类注释中明确说明了影响Map性能的两个元素,一个是过高的初始容量,一个是过低的装载因子。而0.75是时间和空间上的一个最佳实践。
* <p>This implementation provides constant-time performance for the basic
* operations (<tt>get</tt> and <tt>put</tt>), assuming the hash function
* disperses the elements properly among the buckets. Iteration over
* collection views requires time proportional to the "capacity" of the
* <tt>HashMap</tt> instance (the number of buckets) plus its size (the number
* of key-value mappings). Thus, it's very important not to set the initial
* capacity too high (or the load factor too low) if iteration performance is
* important.
由链表重构为红黑树阈值,默认为8
/**
* The bin count threshold for using a tree rather than list for a
* bin. Bins are converted to trees when adding an element to a
* bin with at least this many nodes. The value must be greater
* than 2 and should be at least 8 to mesh with assumptions in
* tree removal about conversion back to plain bins upon
* shrinkage.
*/
static final int TREEIFY_THRESHOLD = 8;
由红黑树变为链表阈值,默认为6
/**
* The bin count threshold for untreeifying a (split) bin during a
* resize operation. Should be less than TREEIFY_THRESHOLD, and at
* most 6 to mesh with shrinkage detection under removal.
*/
static final int UNTREEIFY_THRESHOLD = 6;
树形结构的最小容量,默认为64
/**
* The smallest table capacity for which bins may be treeified.

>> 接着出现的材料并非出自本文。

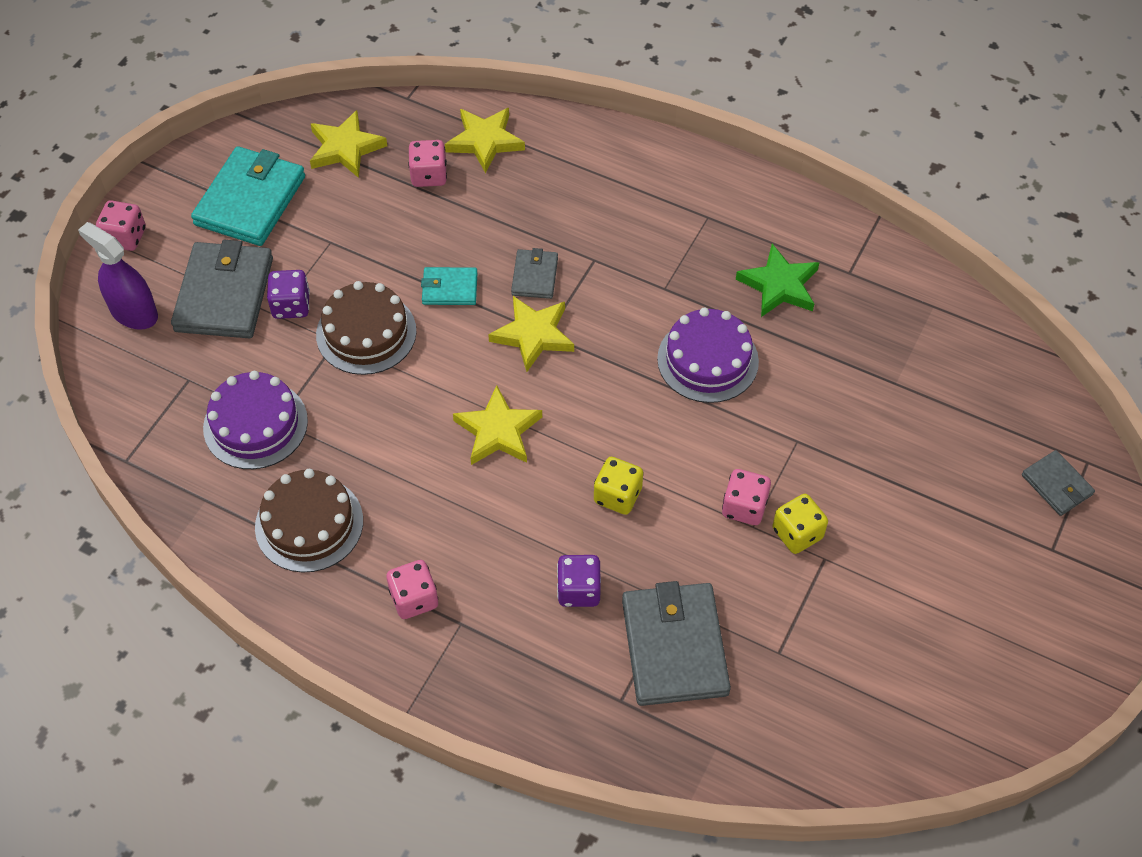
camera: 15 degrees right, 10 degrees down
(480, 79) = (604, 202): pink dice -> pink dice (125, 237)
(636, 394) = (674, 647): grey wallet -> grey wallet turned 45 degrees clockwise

* (Otherwise the table is resized if too many nodes in a bin.)
* Should be at least 4 * TREEIFY_THRESHOLD to avoid conflicts
* between resizing and treeification thresholds.
*/
static final int MIN_TREEIFY_CAPACITY = 64;
主要属性
table,数据表,在初次使用时初始化,length是2的倍数
/**
* The table, initialized on first use, and resized as
* necessary. When allocated, length is always a power of two.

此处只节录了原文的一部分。